DATASET CONTENT:
┄┄┄┄┄┄┄┄┄┄┄┄┄┄┄┄┄┄┄┄

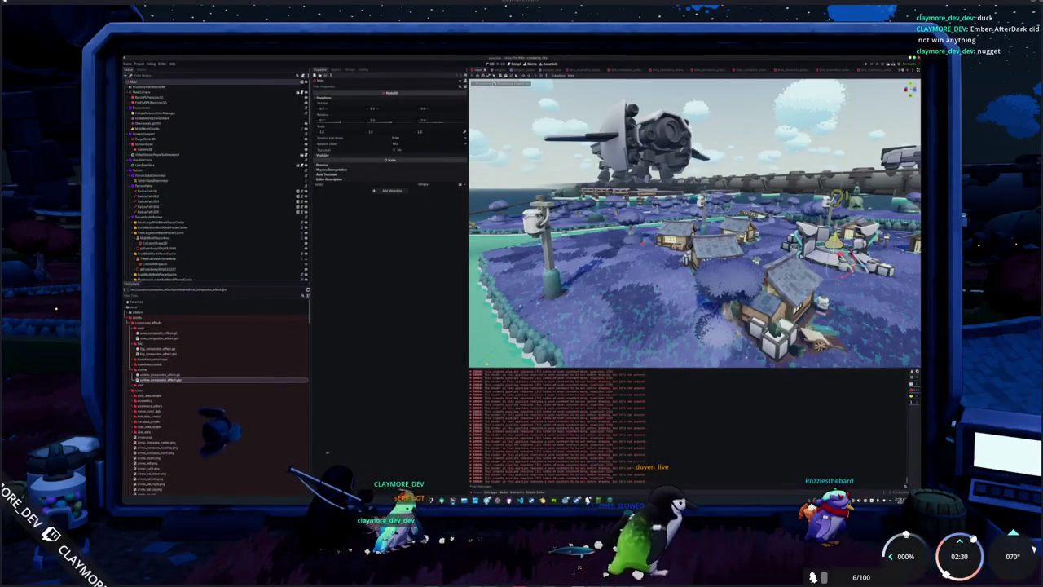
Step: Select WorldEnvironment and expand the OutlineCompositorEffect in its first Compositor Effects slot
left_click(190, 119)
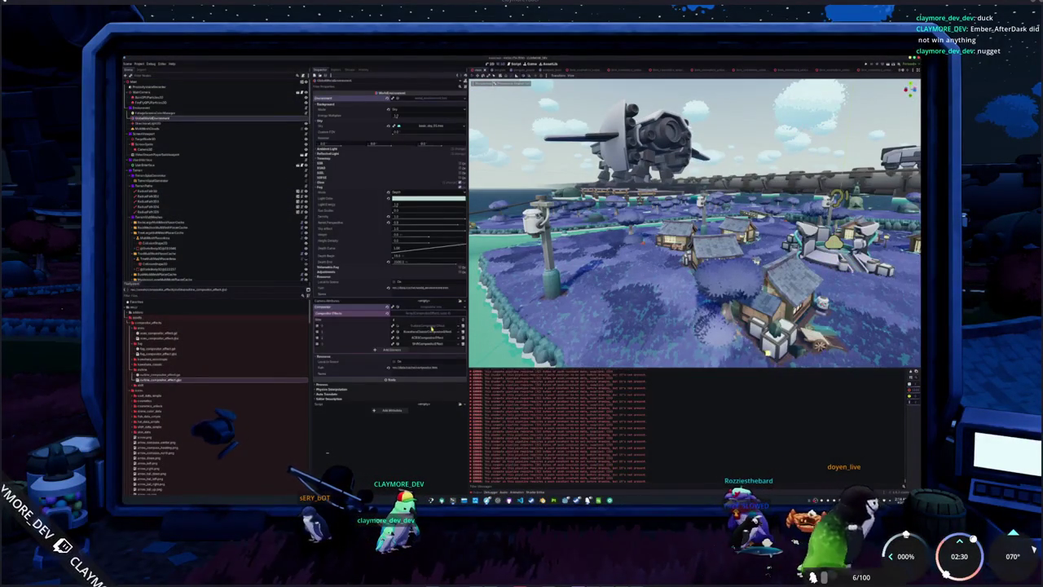
left_click(432, 326)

┄┄┄┄┄┄┄┄┄┄┄┄┄┄┄┄┄┄┄┄

TASK ITEM:
Please give back the material above exactly as written, pictures omitted.

PROBLEM SOLUTION:
Step: Select WorldEnvironment and expand the OutlineCompositorEffect in its first Compositor Effects slot
left_click(190, 119)
left_click(432, 326)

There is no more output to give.